The Face of Charles Heavysege

by Sandra Campbell


This engraving of Charles Heavysege is taken from The Canadian Illustrated News (Hamilton), 10 Jan. 1863, p. 100.   Heavysege's reputation as a pioneering poet and dramatist in British North America prompted portraits of him in both this ambitious young periodical and in its more sophisticated and long-lived counterpart The Canadian Illustrated News (Montreal) 11 (1875):245.  The later, more technically refined steel engraving is based on a photograph by the Montreal photographer Inglis, an image which is also the basis for the photograph of Heavysege reproduced in the Dictionary of Literary Biography, vol 99:158.

     In the more obscure 1863 engraving reproduced here, Heavysege has a brooding and sombre countenance, as if he himself were his Saul.  In "Mr.
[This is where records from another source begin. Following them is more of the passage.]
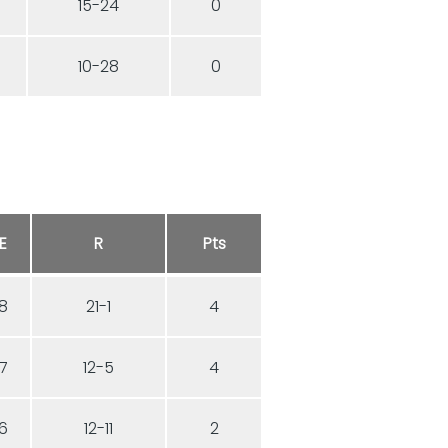
15-24
0
10-28
0
E
R
Pts
8
21-1
4
7
12-5
4
6
12-11
2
Charles Heavysege," the accompanying article, the News flatteringly described his early work and looked forward to the newly-completed Saul.  It praised his recent "Jephthah's Rash Vow" as "the manuscript poem he has read twice to public audiences in Montreal, when it was received with considerable favor."  But the Hamilton periodical's pride in Montreal's gifted adoptee seems to have perished in the magazine's own struggles for cultural survival, for the promised review of Saul never appeared.